At the same time, Bush v. Gore established no proposition of law that has been followed in subsequent cases. Indeed, the court was explicit that it was deciding just the matter before it and was not setting a general precedent. The per curiam opinion declared: “Our consideration is limited to the present circumstances, for the problem of equal protection in election processes generally presents many complexities.”
In hindsight, the decision seems clearly wrong. First, although it was not discussed in the majority or dissenting opinions, the equal protection challenge was not ripe for review when decided by the Supreme Court. The majority said that counting uncounted votes without preset standards violated equal protection. But that was so only if similar ballots were treated differently. The Florida Supreme Court had created a procedure where one judge was to rule on all of the ballot disputes. If that judge was consistent, then there would be no denial of equal protection. The court, though, stopped the counting before this process could occur. The equal protection challenge would be appropriate to consider only after the ballots had been counted and it could be demonstrated that similar ballots were treated differently.

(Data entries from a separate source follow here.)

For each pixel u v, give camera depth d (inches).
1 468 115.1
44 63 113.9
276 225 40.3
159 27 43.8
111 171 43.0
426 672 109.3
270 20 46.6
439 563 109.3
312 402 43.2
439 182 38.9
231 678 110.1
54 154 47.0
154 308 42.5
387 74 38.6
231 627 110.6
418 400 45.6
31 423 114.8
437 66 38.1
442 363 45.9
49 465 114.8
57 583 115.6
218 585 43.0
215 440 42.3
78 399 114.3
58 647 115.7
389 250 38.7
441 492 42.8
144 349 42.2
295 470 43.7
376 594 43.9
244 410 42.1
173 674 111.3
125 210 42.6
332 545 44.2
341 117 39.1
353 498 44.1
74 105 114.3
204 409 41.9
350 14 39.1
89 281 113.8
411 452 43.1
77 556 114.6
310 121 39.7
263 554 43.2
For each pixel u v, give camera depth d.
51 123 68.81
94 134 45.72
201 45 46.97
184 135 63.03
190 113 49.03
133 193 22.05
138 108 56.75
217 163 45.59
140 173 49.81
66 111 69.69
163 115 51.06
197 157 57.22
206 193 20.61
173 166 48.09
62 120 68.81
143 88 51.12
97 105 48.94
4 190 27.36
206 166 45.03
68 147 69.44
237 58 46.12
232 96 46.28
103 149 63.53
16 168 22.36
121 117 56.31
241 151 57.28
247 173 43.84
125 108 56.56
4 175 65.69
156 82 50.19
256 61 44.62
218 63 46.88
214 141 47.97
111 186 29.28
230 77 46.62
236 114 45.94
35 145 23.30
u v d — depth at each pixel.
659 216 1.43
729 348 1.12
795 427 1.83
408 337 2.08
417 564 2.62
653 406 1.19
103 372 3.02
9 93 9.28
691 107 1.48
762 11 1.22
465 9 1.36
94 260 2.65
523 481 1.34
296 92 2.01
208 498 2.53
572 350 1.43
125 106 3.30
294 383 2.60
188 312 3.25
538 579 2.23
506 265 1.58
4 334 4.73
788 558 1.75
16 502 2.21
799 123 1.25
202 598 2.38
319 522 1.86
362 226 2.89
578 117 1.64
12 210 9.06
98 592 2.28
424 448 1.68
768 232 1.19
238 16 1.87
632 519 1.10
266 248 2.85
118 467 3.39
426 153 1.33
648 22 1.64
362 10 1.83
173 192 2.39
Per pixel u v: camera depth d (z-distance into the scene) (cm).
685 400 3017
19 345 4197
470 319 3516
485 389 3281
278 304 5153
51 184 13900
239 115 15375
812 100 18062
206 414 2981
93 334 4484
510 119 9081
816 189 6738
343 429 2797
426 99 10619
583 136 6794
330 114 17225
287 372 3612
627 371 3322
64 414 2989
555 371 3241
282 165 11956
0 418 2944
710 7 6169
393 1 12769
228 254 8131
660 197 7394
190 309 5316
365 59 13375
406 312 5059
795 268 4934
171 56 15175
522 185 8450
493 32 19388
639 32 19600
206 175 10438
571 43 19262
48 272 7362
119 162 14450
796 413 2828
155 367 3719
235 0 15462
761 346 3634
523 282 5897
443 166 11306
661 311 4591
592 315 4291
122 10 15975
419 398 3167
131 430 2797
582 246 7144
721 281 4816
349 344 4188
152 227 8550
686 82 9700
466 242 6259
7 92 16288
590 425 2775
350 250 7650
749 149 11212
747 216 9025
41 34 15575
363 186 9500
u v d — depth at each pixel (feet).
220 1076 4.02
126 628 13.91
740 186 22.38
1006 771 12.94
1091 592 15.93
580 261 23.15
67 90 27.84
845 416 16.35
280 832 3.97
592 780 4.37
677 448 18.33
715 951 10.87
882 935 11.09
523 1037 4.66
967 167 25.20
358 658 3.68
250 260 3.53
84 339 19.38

Second, even if there was an equal protection violation, the Supreme Court erred in ending the counting of votes rather than remanding the case to the Florida Supreme Court to decide, as a matter of Florida law, whether to count the uncounted votes or stop the recount. The court said that the Florida Supreme Court had indicated that it wanted to follow the Dec. 12 deadline set by the federal “safe harbor” statute, as noted above. Since it was Dec. 12, the Supreme Court ordered an end to the counting. But because this was an issue of Florida state law, the court should have remanded the case for the Florida Supreme Court to decide the content of this law under the unprecedented circumstances. The court offered no explanation for why it was not remanding the case to the Florida Supreme Court and effectively bringing the election to a close.
The perception of the Supreme Court
On Wednesday morning, Dec. 13, Gore, though strongly disagreeing with the Supreme Court, conceded the election to Bush. The widespread perception (which persists to this day) was that the court’s decision was less about the law and much more about the political views of the justices.
I wonder, based on subsequent Supreme Court decisions whether under current principles Bush v. Gore would have been decided differently today. The court’s recent ruling on Dec. 4, in Abbott v. League of United Latin American Citizens, is indicative of the conservative justices’ desire to keep the federal courts out of elections. The court reversed the lower court and allowed Texas to use a new map for congressional districts that likely creates five more Republican districts, despite detailed findings that race was impermissibly used in creating the districts in violation of equal protection. Animating the majority’s opinion was a desire for deference to the political process and for federal courts to not be involved in changing the rules for elections.
Might the court today have said that the Florida election dispute was a non-justiciable political question in federal court and the matter was for the Florida Supreme Court and ultimately Congress to resolve? Or has the last quarter century only heightened our sense of the partisanship of the court and made it unthinkable that today’s conservative majority would come out any differently from the conservative majority in Bush v. Gore?